Copyright © 2011. Indian Express. All Rights Reserved

One thought on “Lifting the AFSPA, by the numbers”

  1. I have some reservations about employing army in J and K without AFSPA which you appear to suggest.

    Under the Criminal Procedure Code, Police can be prosecuted by aggrieved civilians only after government gives permission. But army does not enjoy the protection when it is employed in insurgency operations in civilian areas. This is the reason why army is reluctant to be employed in insurgency without legal protection.

    A second aspect is the use of state and central para military forces instead of the army. Now state and central paramilitary forces in J and K are well equipped to handle current levels of insurgency. Why not employ only these forces and send the army back to the garrisons? The state governments do not do this for local political reasons. I had seen such a situation in Manipur, where army suggested that they would withdraw after a chief minister, whose party had campaiged for re
    moval of the army from the state, came to power. The chief minister emphatically refused.He gave two reasons: political parties say many things during elections but they don’t mean it, and “if army goes who will protect us?”

    This is the ground reality in J & K. Remember PDP never raised the issue when it was in power. Even now National Conf wants only removal of AFSPA but not the use of army.
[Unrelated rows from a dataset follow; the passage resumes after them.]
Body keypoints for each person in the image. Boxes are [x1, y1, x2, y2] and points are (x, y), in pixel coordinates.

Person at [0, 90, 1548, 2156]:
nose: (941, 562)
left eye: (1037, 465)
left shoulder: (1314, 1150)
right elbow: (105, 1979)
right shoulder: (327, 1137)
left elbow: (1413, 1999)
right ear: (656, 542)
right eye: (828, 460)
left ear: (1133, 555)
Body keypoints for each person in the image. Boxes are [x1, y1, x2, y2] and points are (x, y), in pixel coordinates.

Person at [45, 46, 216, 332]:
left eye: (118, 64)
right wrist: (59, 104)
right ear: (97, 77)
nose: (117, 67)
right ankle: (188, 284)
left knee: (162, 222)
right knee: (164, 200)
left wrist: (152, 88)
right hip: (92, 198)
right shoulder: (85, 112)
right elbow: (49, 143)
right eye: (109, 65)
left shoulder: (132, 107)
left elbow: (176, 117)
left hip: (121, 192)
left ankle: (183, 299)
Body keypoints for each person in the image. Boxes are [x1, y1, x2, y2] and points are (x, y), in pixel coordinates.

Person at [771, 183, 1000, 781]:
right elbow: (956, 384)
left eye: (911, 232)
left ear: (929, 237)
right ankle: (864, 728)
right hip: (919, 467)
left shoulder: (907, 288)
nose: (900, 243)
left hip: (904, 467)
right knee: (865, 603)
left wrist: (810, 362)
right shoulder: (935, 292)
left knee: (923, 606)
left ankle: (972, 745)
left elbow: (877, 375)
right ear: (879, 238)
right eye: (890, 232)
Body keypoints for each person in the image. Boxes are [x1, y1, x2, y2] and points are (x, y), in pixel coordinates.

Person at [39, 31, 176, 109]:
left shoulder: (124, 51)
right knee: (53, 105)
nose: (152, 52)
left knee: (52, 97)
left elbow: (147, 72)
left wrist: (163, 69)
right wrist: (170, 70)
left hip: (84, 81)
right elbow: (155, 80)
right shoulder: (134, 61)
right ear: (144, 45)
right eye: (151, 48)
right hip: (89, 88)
    As a mature nation, I think time has come for us to allow army to do its primary job – win wars against enemies. It should not be employed for controlling low level insurgency or extremism. The police and paramilitary forces ethos require cleaning up to change from feudalistic mindset to become truly apolitical modern instrument of state. We can’t shy away from it. Police commissions have written much about it. But perhaps even many police chiefs revel in present politically corrupted state scene where accountability is not a great virtue. So inspite of Supreme Court injunctions, state governments continue to sleep over police reforms. and Centre watches.